Contrasting Pollination Systems of Wild Unction and Devil’s Potato Root (Apocynaceae) on San Salvador: Preliminary Observations and Analyses


Suzanne Koptur

Additional Authors:

Tatyana Livshultz, Gretchen Ionta, Ching-Wen Tan,


April – 2019


Bahamas, gynostegium, Hymenoptera, Lepidoptera, nectar, pollen

Apocynaceae display highly complex and diverse floral morphologies. Pollen dispersal units include monads (single pollen grains; e.g. Plumeria), tetrads (Apocynum), and pollen packaged in pollinia, e.g. Asclepias and Cynanchum (Fishbein et al. 2018). All species produce adhesive from the specialized apex of the gynoecium (the style-head). At anthesis, this adhesive may be amorphous or molded into discrete translators; in either case, it functions to attach the pollen grains to each other and to pollinators, effecting aggregated pollen transport (Fallen 1986, Endress and Bruyns 2000, Livshultz et al. 2018). Species of one large lineage, the APSA clade, which includes ca. 3700 of the ca. 4500 species in the family, share the synapomorphic presence of a gynostegium, the structurally integrated style-head and anthers, which functions to place and remove pollen from visitors (Fishbein et al. 2018). It has been hypothesized that these floral modifications are adaptations that increase “pollen transfer efficiency” and reduce loss of pollen in transit between flowers (Harder and Johnson 2008, Livshultz et al. 2018). Selection on male fitness may favor aggregation and high efficiency at the cost of fewer mating opportunities under conditions of low quantity and/or quality of pollination service (Harder and Johnson 2008, Livshultz et al. 2011). Aggregated pollen also makes it more likely that offspring in the same fruit are full siblings, with implications for pollen competition and pollen to ovule ratios (Harder and Johnson 2008).

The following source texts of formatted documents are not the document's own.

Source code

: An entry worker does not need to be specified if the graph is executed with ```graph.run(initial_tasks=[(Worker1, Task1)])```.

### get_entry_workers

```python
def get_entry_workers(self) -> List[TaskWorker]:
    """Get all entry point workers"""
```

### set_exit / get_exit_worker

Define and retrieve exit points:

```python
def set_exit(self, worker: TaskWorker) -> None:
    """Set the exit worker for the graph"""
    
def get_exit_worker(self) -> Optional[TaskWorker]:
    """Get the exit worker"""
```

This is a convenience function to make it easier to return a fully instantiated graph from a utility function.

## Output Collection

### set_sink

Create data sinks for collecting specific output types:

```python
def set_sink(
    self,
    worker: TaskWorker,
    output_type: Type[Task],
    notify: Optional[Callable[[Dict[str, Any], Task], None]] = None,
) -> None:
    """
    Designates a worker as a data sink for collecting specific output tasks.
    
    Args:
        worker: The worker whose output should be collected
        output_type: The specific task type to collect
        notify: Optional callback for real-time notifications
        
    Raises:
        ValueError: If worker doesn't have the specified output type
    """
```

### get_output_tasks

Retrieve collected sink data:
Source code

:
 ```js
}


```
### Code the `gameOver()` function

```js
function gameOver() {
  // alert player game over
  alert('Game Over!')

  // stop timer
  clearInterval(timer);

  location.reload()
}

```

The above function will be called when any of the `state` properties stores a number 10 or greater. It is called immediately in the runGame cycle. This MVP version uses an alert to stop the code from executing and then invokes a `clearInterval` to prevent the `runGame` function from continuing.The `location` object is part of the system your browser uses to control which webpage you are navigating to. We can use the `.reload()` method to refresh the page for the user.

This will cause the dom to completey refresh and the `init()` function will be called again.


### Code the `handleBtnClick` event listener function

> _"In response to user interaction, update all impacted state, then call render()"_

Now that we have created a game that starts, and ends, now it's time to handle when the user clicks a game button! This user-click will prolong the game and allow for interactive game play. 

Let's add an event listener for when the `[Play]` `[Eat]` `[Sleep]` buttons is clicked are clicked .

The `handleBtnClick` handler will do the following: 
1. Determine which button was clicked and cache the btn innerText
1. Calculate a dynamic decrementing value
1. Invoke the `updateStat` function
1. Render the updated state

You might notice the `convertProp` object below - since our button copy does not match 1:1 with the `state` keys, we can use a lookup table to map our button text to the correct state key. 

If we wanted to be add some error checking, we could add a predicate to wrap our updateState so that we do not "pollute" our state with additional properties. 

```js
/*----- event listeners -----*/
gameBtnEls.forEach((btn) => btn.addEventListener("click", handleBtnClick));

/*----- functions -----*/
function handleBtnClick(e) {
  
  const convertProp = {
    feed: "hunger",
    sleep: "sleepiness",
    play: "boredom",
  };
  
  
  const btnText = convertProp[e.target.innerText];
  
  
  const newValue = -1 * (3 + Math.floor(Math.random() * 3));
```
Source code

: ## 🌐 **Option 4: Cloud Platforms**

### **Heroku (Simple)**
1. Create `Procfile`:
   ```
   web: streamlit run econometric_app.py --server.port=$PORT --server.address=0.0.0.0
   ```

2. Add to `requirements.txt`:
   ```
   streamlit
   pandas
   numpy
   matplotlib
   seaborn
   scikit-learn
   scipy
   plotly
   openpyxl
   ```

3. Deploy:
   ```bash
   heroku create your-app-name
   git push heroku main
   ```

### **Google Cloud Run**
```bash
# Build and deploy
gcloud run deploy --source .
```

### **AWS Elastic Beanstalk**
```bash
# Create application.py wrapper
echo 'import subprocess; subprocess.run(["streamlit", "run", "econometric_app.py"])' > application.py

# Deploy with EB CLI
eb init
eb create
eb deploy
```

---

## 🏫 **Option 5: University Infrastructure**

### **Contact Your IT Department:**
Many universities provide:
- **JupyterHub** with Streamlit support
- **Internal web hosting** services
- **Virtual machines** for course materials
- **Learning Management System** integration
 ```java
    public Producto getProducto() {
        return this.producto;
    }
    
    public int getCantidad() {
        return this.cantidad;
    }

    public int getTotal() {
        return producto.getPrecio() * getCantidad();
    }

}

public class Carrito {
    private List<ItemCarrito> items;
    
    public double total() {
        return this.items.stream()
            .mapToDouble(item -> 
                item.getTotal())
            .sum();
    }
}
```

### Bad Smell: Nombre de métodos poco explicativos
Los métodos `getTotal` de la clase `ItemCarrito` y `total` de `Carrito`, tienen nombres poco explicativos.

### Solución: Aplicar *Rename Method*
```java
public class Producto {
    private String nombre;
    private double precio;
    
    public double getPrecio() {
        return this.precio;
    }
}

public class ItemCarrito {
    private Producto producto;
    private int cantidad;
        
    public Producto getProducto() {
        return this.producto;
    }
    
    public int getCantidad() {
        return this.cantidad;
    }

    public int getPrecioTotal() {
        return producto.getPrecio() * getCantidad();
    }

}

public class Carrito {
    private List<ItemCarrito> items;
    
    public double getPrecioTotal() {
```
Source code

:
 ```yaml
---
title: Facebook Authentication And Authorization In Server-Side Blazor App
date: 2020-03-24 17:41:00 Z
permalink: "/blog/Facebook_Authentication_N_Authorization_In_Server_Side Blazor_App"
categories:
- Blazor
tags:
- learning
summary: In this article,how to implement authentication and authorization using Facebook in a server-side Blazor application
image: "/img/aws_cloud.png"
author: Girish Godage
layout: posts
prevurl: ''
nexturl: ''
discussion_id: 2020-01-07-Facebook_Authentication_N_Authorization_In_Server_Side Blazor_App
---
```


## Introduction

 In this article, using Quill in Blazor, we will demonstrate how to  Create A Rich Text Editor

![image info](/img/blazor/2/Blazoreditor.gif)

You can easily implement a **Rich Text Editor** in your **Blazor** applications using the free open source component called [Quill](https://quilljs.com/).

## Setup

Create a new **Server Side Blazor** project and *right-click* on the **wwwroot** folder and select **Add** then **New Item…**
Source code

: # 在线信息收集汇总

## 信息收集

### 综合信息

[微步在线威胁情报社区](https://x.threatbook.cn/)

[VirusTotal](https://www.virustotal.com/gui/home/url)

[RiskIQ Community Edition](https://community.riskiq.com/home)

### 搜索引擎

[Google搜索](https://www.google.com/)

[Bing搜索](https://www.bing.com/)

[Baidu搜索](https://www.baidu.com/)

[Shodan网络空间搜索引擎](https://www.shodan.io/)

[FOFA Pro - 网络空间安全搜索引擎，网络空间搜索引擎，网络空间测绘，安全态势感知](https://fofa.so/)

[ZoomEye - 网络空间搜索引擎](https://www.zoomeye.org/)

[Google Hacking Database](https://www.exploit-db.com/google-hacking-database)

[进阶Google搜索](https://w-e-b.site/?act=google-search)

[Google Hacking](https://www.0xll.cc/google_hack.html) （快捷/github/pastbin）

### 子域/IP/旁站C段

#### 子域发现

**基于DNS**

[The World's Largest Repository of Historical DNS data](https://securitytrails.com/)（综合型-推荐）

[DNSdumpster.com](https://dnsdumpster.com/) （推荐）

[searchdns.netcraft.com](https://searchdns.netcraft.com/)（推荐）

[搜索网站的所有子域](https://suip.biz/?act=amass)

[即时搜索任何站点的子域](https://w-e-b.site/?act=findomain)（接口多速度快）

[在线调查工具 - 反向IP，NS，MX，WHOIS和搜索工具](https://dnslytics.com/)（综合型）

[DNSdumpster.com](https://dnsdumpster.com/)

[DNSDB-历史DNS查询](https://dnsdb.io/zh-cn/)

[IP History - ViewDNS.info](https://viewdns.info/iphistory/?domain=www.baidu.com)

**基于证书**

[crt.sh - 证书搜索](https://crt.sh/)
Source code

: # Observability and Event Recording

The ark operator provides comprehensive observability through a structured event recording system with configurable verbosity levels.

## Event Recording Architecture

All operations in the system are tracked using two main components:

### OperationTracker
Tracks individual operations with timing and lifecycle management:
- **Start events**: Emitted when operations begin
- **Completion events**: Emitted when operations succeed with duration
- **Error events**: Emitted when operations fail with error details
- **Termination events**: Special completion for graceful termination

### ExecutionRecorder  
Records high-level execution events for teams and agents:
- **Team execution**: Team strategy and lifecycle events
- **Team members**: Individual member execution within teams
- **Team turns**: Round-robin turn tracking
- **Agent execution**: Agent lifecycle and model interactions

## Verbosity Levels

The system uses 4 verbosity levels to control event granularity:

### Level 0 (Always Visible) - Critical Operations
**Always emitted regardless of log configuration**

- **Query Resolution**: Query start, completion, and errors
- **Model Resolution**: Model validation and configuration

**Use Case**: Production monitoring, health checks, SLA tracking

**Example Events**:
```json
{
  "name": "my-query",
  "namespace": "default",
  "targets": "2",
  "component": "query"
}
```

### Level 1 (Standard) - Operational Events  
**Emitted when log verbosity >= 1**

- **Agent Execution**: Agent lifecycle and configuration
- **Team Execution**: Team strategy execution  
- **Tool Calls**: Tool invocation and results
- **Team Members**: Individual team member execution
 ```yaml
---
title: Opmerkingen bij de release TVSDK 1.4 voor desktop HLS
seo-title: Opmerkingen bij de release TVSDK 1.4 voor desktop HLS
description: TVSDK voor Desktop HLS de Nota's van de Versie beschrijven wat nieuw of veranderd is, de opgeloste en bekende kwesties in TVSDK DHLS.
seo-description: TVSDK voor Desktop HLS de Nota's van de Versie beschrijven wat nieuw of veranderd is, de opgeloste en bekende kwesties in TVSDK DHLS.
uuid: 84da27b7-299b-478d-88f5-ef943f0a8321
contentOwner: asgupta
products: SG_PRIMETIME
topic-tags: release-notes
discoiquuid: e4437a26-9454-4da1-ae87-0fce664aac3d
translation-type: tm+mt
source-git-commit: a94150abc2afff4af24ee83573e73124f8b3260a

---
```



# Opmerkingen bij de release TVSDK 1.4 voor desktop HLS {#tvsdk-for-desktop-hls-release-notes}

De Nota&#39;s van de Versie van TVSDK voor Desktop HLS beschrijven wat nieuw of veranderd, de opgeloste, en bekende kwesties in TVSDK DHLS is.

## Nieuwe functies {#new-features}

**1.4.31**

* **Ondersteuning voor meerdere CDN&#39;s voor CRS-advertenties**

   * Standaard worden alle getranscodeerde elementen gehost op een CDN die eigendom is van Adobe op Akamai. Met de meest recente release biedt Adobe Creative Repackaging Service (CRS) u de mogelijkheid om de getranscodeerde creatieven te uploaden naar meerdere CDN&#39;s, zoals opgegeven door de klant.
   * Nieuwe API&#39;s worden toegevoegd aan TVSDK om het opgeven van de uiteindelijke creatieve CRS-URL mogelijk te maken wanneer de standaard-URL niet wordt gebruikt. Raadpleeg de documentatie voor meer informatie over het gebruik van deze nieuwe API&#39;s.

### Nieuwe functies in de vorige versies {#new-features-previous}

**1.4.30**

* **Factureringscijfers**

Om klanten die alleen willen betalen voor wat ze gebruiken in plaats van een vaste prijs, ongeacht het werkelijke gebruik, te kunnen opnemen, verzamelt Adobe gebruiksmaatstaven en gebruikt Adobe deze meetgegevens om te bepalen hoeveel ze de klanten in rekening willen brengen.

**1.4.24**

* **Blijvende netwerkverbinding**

Many kinds of floral visitors have been documented for the family, and pollination syndromes in the Apocynaceae are diverse (Ollerton et al. 2018). Insects are the main floral visitors (Endress 1994, Ollerton et al. 2018), including bees (Lopes and Machado 1999, Darrault and Schlindwein 2005, Alvina de Araujo et al. 2011, Nogueira de Moura et al. 2011), beetles (Faria-Vieira and Santos- Fonseca 2011), butterflies (Darrault and Schlindwein 2005, Alvina de Araujo et al. 2011, 2014), moths (Haber 1984, Darrault and Schlindwein 2005, Sugiura and Yamazaki 2005, Barman et al. 2018), flies (Ollerton et al. 2009), and wasps (Wiemer et al. 2011). Recent phylogenetically-informed studies have linked evolution of the gynostegium and pollinia with diversification of both corolla morphology and functional groups of pollinators (Fishbein et al. 2018, Ollerton et al. 2018). These recent syntheses highlight the need for continued studies to test the generality of identified trends.

To obtain information on the natural history of pollinator interactions by species of Apocynaceae, and to learn how their flowers function, we studied two related species that are abundant in the flora of the Bahamas. Both are lianas belonging to the APSA clade (made up of subfamily Apocynoideae and exemplars of Periplocoideae, Secamonoideae, and Asclepiadoideae; Livshultz et al., 2007) with gynostegia, pollen in monads, and amorphous style-head adhesive, but contrasting corolla morphology. Here we present our preliminary observations on the floral biology and pollination of Pentalinon luteum (L.) B.F.Hansen and Wunderlin (Odonadenieae) and Echites umbellatus Jacq. (Echiteae).